>>>>

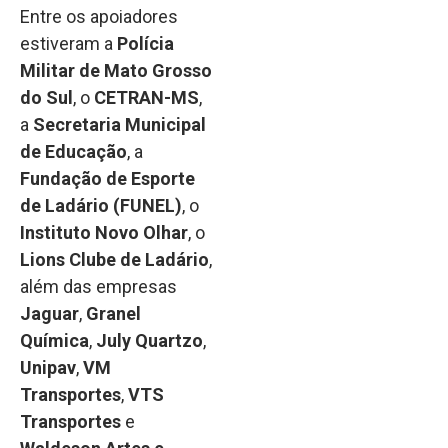
Entre os apoiadores
estiveram a
Polícia
Militar de Mato Grosso
do Sul
, o
CETRAN-MS
,
a
Secretaria Municipal
de Educação
, a
Fundação de Esporte
de Ladário (FUNEL)
, o
Instituto Novo Olhar
, o
Lions Clube de Ladário
,
além das empresas
Jaguar
,
Granel
Química
,
July Quartzo
,
Unipav
,
VM
Transportes
,
VTS
Transportes
e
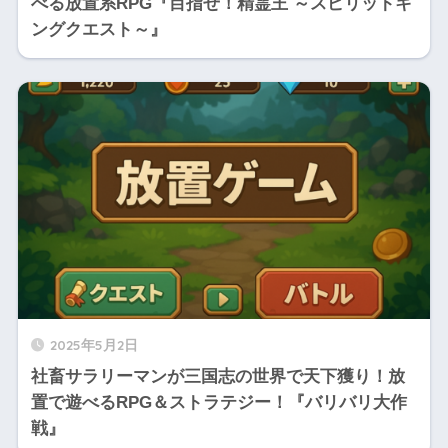
べる放置系RPG『目指せ！精霊王 ～スピリットキ
ングクエスト～』
2025年5月2日
社畜サラリーマンが三国志の世界で天下獲り！放
置で遊べるRPG＆ストラテジー！『バリバリ大作
戦』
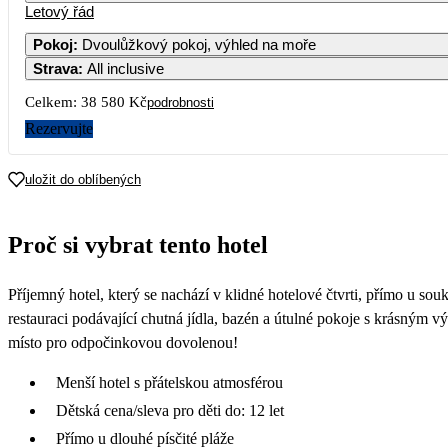
Letový řád
Pokoj
:
Dvoulůžkový pokoj, výhled na moře
Strava
:
All inclusive
Celkem:
38 580 Kč
podrobnosti
Rezervujte
uložit do oblíbených
Proč si vybrat tento hotel
Příjemný hotel, který se nachází v klidné hotelové čtvrti, přímo u s
restauraci podávající chutná jídla, bazén a útulné pokoje s krásným vý
místo pro odpočinkovou dovolenou!
Menší hotel s přátelskou atmosférou
Dětská cena/sleva pro děti do: 12 let
Přímo u dlouhé písčité pláže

<<<<

§ CONSIGNE
Recopiez à l'identique le texte de toutes les lignes ci-dessus, en omettant les images.

§ CORRIGÉ RÉDIGÉ
Entre os apoiadores
estiveram a
Polícia
Militar de Mato Grosso
do Sul
, o
CETRAN-MS
,
a
Secretaria Municipal
de Educação
, a
Fundação de Esporte
de Ladário (FUNEL)
, o
Instituto Novo Olhar
, o
Lions Clube de Ladário
,
além das empresas
Jaguar
,
Granel
Química
,
July Quartzo
,
Unipav
,
VM
Transportes
,
VTS
Transportes
e
べる放置系RPG『目指せ！精霊王 ～スピリットキ
ングクエスト～』
2025年5月2日
社畜サラリーマンが三国志の世界で天下獲り！放
置で遊べるRPG＆ストラテジー！『バリバリ大作
戦』
Letový řád
Pokoj
:
Dvoulůžkový pokoj, výhled na moře
Strava
:
All inclusive
Celkem:
38 580 Kč
podrobnosti
Rezervujte
uložit do oblíbených
Proč si vybrat tento hotel
Příjemný hotel, který se nachází v klidné hotelové čtvrti, přímo u s
restauraci podávající chutná jídla, bazén a útulné pokoje s krásným vý
místo pro odpočinkovou dovolenou!
Menší hotel s přátelskou atmosférou
Dětská cena/sleva pro děti do: 12 let
Přímo u dlouhé písčité pláže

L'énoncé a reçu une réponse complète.